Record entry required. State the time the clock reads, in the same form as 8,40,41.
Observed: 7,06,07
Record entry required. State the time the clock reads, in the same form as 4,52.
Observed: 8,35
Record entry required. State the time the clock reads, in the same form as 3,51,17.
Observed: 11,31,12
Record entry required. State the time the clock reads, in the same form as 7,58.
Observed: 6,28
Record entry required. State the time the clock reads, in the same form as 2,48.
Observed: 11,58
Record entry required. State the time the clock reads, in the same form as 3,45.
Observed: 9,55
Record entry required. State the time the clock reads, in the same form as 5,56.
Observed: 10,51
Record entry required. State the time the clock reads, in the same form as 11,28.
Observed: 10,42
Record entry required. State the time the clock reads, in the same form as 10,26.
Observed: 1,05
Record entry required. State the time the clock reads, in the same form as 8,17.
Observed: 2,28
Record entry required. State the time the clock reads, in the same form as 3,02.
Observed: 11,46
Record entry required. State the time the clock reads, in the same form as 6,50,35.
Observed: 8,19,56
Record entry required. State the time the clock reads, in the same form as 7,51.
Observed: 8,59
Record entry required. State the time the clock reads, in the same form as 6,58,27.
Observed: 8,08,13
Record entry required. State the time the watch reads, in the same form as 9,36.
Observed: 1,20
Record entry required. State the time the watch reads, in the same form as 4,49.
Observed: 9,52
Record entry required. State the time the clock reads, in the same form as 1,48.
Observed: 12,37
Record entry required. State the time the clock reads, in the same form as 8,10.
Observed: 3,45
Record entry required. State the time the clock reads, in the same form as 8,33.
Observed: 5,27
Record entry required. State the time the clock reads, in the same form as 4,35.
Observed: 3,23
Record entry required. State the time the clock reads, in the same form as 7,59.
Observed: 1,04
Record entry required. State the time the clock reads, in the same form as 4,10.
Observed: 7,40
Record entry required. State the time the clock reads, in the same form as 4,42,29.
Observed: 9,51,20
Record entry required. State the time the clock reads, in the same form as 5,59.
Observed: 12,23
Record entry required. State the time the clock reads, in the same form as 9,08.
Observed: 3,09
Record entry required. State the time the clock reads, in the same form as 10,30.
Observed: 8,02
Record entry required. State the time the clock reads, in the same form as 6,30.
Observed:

**Task to carry out:** Convert the records into a numbered list, starting with the line that contains "form as 4,42,29." and continuing through the end of the records. Omit any blank lines.

**Output:**
1. Record entry required. State the time the clock reads, in the same form as 4,42,29.
2. Observed: 9,51,20
3. Record entry required. State the time the clock reads, in the same form as 5,59.
4. Observed: 12,23
5. Record entry required. State the time the clock reads, in the same form as 9,08.
6. Observed: 3,09
7. Record entry required. State the time the clock reads, in the same form as 10,30.
8. Observed: 8,02
9. Record entry required. State the time the clock reads, in the same form as 6,30.
10. Observed:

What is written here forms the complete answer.